___ Auszug
Berlin nach dem Mietendeckel: Häuserkrampf geht weiter
Den abgesagten Vorkauf eines Hauses durch den Bezirk will die Opposition nutzen, um das Mittel an sich zu diskreditieren. Doch der Fall ist komplexer.
Der Bezirk Friedrichshain-Kreuzberg wollte sich das Haus mittels Vorkaufsrecht sichern, die zu Vorkaufszwecken gegründete Genossenschaft „Diese EG“ stand bereits als Käuferin bereit. Nun kam im Laufe dieser Woche der Rückzieher: „Wir haben eine Kalkulation aufgestellt, die wegen des wesentlich höheren Sanierungsbedarfs eine Mietenentwicklung vorgesehen hätte, die weder wir noch die Mieter noch der Bezirk wollen“, sagte Diese-Sprecherin Elena Poeschl am Freitag der taz. Weil zugleich Zuschussgeber Geld verweigert hätten, „müssen wir vom Kauf zurücktreten“.
______
- [Aufgabenstellung]
(a) Prüfen Sie, ob die folgenden Aussagen mit dem Auszug übereinstimmen. Antworten Sie jeweils mit Ja oder Nein und zitieren Sie die entscheidenden Worte des Auszugs. (i) Die Genossenschaft „Diese EG“ wurde zu Vorkaufszwecken gegründet. (ii) Die Sprecherin äußerte sich am Montag gegenüber der taz. (iii) Zuschussgeber haben Geld verweigert.
(b) Welcher Bezirk wollte sich laut Auszug das Haus per Vorkaufsrecht sichern?
(c) Setzen Sie den Auszug über den abgesagten Vorkauf in Friedrichshain-Kreuzberg im Anschluss an seinen letzten Satz fort.
___ Vorliegendes Material
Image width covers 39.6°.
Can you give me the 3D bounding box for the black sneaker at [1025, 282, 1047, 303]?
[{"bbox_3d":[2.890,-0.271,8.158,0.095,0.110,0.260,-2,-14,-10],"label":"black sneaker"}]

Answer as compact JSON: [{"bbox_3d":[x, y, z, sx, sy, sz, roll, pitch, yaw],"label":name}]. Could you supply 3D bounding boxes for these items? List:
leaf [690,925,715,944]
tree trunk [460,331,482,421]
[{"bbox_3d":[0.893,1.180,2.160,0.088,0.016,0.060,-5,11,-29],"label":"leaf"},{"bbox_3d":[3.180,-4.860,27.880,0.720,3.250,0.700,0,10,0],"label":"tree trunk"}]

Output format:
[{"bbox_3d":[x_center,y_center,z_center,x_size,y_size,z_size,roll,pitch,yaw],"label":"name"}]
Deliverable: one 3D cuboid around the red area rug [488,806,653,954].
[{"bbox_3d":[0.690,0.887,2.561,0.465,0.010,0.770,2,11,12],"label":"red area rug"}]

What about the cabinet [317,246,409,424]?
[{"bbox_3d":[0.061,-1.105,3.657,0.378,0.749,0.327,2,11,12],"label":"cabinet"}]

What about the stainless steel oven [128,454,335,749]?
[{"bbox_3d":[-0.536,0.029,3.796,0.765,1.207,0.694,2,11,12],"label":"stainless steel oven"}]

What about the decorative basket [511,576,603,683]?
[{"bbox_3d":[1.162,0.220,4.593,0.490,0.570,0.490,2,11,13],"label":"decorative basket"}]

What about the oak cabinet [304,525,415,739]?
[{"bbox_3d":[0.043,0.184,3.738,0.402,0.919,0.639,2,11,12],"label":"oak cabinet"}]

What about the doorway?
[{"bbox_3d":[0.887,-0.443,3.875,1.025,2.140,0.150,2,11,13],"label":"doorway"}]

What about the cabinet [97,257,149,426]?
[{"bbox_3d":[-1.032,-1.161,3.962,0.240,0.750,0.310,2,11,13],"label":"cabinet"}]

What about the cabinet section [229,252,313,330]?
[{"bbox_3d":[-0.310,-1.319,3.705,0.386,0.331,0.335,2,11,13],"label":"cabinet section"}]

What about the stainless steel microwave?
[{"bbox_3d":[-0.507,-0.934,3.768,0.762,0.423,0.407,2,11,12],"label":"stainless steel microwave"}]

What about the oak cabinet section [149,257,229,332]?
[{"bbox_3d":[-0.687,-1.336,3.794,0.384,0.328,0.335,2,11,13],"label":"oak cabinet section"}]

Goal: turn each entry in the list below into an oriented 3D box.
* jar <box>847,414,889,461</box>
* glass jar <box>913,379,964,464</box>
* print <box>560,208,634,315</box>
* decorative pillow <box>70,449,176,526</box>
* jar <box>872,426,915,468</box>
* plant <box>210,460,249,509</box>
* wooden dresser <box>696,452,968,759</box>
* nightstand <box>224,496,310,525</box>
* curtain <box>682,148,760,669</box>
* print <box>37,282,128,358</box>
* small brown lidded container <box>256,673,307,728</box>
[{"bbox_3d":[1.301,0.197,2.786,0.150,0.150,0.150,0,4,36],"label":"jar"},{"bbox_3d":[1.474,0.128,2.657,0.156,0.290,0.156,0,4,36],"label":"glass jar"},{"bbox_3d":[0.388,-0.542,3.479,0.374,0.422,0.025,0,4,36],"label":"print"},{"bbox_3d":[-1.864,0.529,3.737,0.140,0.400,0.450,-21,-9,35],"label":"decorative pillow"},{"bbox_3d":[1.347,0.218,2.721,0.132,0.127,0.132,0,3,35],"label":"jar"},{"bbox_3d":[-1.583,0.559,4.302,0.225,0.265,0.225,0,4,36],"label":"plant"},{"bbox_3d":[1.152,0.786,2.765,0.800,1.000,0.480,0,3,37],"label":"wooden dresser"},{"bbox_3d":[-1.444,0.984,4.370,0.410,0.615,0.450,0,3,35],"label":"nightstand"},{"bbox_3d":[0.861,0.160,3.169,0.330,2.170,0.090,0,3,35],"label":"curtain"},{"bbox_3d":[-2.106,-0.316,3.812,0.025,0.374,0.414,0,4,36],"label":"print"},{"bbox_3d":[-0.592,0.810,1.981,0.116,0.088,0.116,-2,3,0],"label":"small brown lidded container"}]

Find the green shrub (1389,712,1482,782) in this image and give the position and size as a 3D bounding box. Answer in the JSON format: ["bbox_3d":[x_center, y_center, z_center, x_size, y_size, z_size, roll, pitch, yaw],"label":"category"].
______
- [Lösungen]
(a)
(i) Ja: „die zu Vorkaufszwecken gegründete Genossenschaft“
(ii) Nein: „sagte Diese-Sprecherin Elena Poeschl am Freitag der taz“
(iii) Ja: „Weil zugleich Zuschussgeber Geld verweigert hätten“

(b) Friedrichshain-Kreuzberg

(c)
Schock für die Mieter
Für die Mietparteien ist das ein Schock. Die konservative Opposition im Abgeordnetenhaus sieht darin eine Möglichkeit, das Vorkaufsrecht generell in Frage zu stellen – und damit zugleich die Politik von Florian Schmidt, grüner Baustadtrat des Bezirks. Denn der bisherige Eigentümer der Rigaer 101 sieht sich durch den nicht vollzogenen Verkauf geschädigt. Gegenüber der Morgenpost sprach er von einer Schadenssumme von mehreren hunderttausend Euro.
Die FDP-Fraktion im Abgeordnetenhaus forderte daraufhin am Freitag Konsequenzen: Sollte der Bezirk tatsächlich für „gescheiterte Vorkäufe haften müssen, dann ist Schmidt als Bezirksstadtrat nicht mehr tragbar“. Die Grünen sollten ihn schon jetzt „in die Schranken“ weisen.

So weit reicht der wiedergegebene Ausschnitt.